Let’s try another one :
get_movie_recommendation('Memento')
All the movies in the top 10 are serious and mindful, just like Memento itself; therefore, I think the result is also good in this case.
Our model works quite well- a movie recommendation system based on user behavior. Hence, we conclude our collaborative filtering here. You can get the complete implementation notebook here.
Also Read: Movies Recommendation System using Python
In conclusion, building a movie recommendation system with machine learning significantly enhances user experience by providing personalized movie suggestions based on individual preferences. Utilizing algorithms such as collaborative filtering and content-based filtering, these systems leverage user behavior data to deliver accurate and relevant recommendations. With the integration of Python and robust datasets like MovieLens, developers can create sophisticated recommendation engines akin to Netflix’s or Amazon Prime’s, using techniques like cosine similarity and matrix factorization. Embracing these technologies enriches user engagement and drives retention and satisfaction, showcasing the transformative power of data science in personalized content delivery.
Key Takeaways:
Join the Blackbelt Plus program to enhance machine-learning skills and build cutting-edge movie recommendation systems. Propel your career in data science and make a difference in the world of personalized movie recommendations. Enroll in the program today and step into the future of movie suggestions!
A. The best algorithm for a movie recommendation system often depends on the specific use case, but collaborative filtering, particularly matrix factorization techniques like Singular Value Decomposition (SVD), is highly effective.
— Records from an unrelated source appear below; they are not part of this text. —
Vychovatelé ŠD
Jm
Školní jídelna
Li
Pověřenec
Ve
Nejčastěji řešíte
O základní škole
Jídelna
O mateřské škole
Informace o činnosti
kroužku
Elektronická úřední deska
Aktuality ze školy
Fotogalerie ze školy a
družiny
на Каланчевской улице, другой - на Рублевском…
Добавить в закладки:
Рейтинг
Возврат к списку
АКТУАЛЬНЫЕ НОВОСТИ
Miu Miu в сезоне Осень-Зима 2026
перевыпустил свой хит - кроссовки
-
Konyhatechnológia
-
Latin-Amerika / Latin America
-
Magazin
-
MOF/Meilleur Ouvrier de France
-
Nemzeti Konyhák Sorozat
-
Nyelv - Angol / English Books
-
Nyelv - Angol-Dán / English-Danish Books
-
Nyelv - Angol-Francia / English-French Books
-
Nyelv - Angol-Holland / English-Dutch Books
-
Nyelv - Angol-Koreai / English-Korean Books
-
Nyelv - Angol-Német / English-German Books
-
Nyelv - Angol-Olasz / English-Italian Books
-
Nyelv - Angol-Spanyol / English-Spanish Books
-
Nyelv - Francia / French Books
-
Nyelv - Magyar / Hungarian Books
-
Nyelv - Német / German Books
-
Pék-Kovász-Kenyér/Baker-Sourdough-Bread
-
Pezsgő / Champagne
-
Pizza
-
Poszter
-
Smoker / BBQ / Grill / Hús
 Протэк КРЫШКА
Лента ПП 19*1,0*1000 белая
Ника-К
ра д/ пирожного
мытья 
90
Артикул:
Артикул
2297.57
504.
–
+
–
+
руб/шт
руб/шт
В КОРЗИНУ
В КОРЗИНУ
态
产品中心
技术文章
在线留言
It excels by leveraging user-item interaction data to uncover latent features, offering personalized recommendations based on similarities in user preferences and past behaviors.
A. Netflix’s recommendation engine is an example of a movie recommendation system. It utilizes a combination of collaborative filtering, content-based filtering, and deep learning models to analyze viewing habits, ratings, and user interactions, delivering tailored movie and TV show suggestions to enhance user engagement and satisfaction.
A. Movie recommendation systems consider various factors for personalized suggestions, including user viewing history, explicit ratings, implicit feedback (such as viewing duration), demographic information, and content attributes (genre, actors, directors). They also use trending content and social network influences to refine recommendations and capture dynamic user preferences.
Wonderful Blog. on demand mobile app development
You have created no_user_voted but it was groupby of movieId and rating no_user_voted = ratings.groupby('movieId')['rating'].agg('count') You have created no_movies_voted but it was groupby of userId and rating no_movies_voted = ratings.groupby('userId')['rating'].agg('count') I think you wrongly substitute name while creating count data based on used id and movie id
There is a typo in the title for the advantages for item-based collaborative filtering. You have written 'user-based' instead of 'item-based'.